Noi siamo certi che se essa fosse veramente capace di comprendere il significato ultimo di questa grande sofferenza, già avrebbe la chiave della soluzione del suo problema.

Esistono nell’uomo energie profonde che, per il loro carattere primordiale, possono considerarsi dormenti nel suo sangue e nella sua natura meno cosciente; esse sono le energie della volontà e dell’azione, quelle che misteriosamente agiscono, sollecitate da comandi o da impulsi, creando qualcosa di nuovo e di definito anche nel mondo della realtà sensibile. Ma tali energie rimangono inconscia potenzialità, se uno stimolo potente non le risvegli e non le riconduca alla coscienza centrale che l’individuo ha del proprio essere. E noi, seguendo la storia della umanità, possiamo effettivamente riconoscere le sue grandi creazioni sociali come conseguenza di una azione decisiva di queste energie primordiali deste nell’anima e nel corpo di essa: azione che costringe ogni individuo ad esprimere le sue migliori capacità.

Il problema consiste essenzialmente nel prendere contatto con tali energie e indirizzarle verso una consapevole creazione. Ora, quando il risveglio non sia possibile attraverso una educazione superiore della psiche, ossia attraverso una severa ed illuminante ascesi, la congiunzione della coscienza con queste energie può avvenire per via di un superamento violento della barriera che separa i due piani. Ma tale superamento crea nell’uomo una situazione particolare: la resistenza dell’abitudine organica, che tende meccanicamente a ripetere sempre gli stessi movimenti, l’urto di due tipi di coscienza e la scossa che ne riceve l’intero essere, generano infatti quella sensazione intollerabile, che è la sofferenza, sia che derivi dal mondo fisico sia che derivi da una causa morale.

Il dolore è una sensazione apparentemente negativa, in quanto l’organismo umano tende irresistibilmente a liberarsene per riacquistare lo stato in cui non esiste o non si avverte. Ma proprio in questa tendenza a liberarsi dal dolore, si può riconoscere l’azione velata della nostra facoltà cosciente verso una ristabilizzazione dell’equilibrio che le è peculiare, ma che, dopo il superamento del dolore, si attua talora in un piano piú profondo della personalità.

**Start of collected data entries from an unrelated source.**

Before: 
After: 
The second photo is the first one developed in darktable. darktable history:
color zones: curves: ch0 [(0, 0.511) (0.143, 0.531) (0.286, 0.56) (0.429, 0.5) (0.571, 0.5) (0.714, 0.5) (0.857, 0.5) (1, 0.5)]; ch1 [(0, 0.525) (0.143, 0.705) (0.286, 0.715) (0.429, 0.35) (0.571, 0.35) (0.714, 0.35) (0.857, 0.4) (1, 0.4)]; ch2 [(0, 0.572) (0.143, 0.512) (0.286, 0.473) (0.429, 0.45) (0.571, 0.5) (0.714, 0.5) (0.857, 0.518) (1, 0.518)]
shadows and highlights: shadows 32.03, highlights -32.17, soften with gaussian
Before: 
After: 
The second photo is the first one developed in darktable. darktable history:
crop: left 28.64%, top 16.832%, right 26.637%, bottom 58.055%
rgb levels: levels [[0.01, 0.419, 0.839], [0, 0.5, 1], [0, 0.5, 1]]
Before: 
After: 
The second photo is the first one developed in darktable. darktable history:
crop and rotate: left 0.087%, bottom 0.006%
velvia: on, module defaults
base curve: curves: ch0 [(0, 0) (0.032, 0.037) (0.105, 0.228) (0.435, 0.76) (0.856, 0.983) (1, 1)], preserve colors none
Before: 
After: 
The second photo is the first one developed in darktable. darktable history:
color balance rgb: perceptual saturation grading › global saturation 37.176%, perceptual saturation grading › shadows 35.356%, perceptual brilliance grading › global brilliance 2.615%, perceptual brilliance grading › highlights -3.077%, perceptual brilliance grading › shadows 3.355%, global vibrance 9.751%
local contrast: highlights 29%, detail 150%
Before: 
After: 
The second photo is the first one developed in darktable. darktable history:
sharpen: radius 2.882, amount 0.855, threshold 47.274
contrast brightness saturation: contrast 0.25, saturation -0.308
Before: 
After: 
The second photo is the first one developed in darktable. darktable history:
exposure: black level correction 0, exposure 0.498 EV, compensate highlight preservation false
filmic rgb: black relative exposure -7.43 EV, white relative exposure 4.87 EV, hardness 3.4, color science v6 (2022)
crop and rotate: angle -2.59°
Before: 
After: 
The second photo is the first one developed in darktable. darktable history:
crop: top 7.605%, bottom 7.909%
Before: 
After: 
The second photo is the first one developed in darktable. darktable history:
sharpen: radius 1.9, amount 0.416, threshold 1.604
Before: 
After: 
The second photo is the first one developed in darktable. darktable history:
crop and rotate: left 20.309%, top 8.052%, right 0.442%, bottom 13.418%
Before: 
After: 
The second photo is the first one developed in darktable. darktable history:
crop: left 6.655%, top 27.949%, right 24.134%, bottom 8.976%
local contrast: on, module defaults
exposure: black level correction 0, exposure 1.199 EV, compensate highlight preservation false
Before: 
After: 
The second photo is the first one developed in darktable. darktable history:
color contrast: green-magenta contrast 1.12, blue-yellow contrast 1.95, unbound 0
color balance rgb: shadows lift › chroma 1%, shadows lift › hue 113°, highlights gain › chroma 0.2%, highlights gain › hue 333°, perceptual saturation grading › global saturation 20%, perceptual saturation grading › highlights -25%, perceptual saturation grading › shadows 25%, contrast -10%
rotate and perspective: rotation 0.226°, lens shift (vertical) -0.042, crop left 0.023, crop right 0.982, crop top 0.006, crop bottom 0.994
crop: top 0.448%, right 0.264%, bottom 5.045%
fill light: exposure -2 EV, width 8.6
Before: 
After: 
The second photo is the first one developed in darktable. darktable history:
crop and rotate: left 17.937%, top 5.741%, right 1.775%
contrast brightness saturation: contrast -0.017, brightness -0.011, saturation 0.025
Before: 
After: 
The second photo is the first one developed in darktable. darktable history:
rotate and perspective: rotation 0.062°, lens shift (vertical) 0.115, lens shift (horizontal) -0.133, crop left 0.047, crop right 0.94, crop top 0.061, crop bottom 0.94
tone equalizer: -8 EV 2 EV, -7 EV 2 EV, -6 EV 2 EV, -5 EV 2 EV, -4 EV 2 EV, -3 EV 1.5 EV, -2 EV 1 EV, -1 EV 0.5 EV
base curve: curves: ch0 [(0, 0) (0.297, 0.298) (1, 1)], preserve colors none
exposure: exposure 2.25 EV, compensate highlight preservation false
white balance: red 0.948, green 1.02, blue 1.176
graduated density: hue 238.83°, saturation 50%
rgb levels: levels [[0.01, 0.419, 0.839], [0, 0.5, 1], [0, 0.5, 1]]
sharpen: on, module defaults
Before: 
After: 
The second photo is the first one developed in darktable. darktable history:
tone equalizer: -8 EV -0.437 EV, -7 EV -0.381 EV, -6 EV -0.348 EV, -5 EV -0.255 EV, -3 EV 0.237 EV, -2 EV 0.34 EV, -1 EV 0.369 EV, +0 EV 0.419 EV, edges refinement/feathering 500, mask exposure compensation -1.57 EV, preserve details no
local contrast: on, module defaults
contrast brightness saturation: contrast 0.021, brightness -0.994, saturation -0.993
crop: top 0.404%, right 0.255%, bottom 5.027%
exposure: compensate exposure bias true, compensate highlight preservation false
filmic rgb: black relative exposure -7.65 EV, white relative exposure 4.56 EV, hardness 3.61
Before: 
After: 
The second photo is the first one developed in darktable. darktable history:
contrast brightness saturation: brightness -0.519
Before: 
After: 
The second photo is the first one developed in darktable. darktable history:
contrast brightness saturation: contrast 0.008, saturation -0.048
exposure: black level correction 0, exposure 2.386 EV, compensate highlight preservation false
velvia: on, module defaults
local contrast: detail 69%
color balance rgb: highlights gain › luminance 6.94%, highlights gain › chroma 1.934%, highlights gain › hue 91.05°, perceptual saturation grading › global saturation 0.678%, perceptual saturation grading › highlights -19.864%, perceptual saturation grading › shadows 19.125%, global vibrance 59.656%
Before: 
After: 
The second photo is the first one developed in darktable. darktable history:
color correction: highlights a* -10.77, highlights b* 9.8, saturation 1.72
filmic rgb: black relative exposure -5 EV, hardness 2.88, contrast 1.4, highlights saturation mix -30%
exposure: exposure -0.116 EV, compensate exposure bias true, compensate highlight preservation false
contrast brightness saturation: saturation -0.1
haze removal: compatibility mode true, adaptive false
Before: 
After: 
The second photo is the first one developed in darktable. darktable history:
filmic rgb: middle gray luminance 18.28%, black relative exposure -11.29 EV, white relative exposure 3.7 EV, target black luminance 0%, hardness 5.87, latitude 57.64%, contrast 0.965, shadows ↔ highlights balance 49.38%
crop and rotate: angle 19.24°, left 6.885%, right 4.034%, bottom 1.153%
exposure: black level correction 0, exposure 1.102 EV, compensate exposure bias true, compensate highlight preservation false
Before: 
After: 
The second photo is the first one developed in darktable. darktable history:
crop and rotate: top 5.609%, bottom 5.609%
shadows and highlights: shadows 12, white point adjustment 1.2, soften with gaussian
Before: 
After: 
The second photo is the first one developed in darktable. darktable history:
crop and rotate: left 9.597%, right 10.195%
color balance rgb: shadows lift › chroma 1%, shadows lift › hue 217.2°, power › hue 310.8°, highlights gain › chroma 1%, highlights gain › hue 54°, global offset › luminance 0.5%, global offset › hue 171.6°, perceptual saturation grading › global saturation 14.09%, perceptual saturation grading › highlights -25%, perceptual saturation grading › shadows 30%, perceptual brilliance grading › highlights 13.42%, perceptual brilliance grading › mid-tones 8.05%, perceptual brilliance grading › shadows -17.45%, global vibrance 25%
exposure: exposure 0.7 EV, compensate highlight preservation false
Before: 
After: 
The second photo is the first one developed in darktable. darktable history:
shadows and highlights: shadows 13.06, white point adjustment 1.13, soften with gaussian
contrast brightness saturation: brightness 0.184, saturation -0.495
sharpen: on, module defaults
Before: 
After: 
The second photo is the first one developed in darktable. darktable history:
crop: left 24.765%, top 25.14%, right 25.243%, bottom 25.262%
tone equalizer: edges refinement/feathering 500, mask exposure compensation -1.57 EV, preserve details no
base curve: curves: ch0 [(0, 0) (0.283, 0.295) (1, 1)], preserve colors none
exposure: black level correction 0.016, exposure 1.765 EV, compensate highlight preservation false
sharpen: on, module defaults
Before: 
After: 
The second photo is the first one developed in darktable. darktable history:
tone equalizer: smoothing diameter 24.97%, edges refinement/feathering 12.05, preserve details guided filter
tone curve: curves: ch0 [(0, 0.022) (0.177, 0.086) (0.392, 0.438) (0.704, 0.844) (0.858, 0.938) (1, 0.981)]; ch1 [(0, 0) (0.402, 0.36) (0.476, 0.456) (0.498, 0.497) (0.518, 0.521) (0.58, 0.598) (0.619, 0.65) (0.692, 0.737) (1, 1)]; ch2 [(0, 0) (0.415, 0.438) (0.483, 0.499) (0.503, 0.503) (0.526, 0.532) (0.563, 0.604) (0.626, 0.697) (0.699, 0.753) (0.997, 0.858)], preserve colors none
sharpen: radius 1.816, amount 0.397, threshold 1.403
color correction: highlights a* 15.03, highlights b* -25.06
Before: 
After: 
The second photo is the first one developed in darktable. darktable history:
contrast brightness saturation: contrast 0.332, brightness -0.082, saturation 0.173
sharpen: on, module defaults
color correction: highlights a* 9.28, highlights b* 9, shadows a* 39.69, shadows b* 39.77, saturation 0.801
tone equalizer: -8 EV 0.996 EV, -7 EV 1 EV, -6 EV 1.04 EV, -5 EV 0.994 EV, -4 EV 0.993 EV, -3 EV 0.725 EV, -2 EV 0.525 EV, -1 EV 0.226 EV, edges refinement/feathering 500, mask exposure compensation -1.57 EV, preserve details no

In ordine al concetto nietzschiano “Ciò che non ci spezza ci rende piú forti”, si può dire che l’umanità ha attinto taluni modelli di perfezione, grazie alla sua esperienza del dolore. Il tipo biologico si può elevare e affinare attraverso la reazione continua opposta da un’intima energia psichica all’azione delle forze esteriori: cosí, attraverso le sofferenze causate dagli stimoli del mondo esterno, l’uomo ha imparato a “conoscere” le diverse parti del proprio corpo, a sentirle come sue e a trasmettere ad esse il senso della propria coscienza.

L’uomo, dunque, raggiunge la gioia di essere cosciente nello spazio e nel tempo, attraverso quella vittoria sulla necessità esterna che gli viene propiziata dall’avvertimento e dallo stimolo della sofferenza. Se si tien conto come, in riferimento alla costituzione puramente morfofisiologica, siano state riconosciute dalla scienza medica talune parti insensibili del corpo chiamate “zone di ottusità del dolore”, e che questa sorta di insensibilità rende difficilissima la percezione di eventuali processi patologici formantisi in tali zone, è riconoscibile sotto un aspetto, per cosí dire, pratico, la funzione rivelatrice del dolore in riferimento alla coscienza dell’individuo.

Se l’ideale umano consiste nel conseguimento di uno stato sempre piú alto e piú profondo della coscienza, occorre riconoscere che il dolore è una via di affermazione della nostra natura gerarchicamente superiore, ossia di uno stato superiore della nostra psiche, in cui l’ideale di elevazione e di integrazione del piano inferiore rimane immutevolmente desta. Tale affermazione si esprime attraverso una trasformazione, o una creazione, la cui dinamicità è data dalla cooperazione delle energie fattive della natura umana piú profonda; cosí la piú alta virtú dello spirito si può ricongiungere con la piú concreta forza creativa dell’essere, a mezzo del superamento del diaframma che normalmente le separa.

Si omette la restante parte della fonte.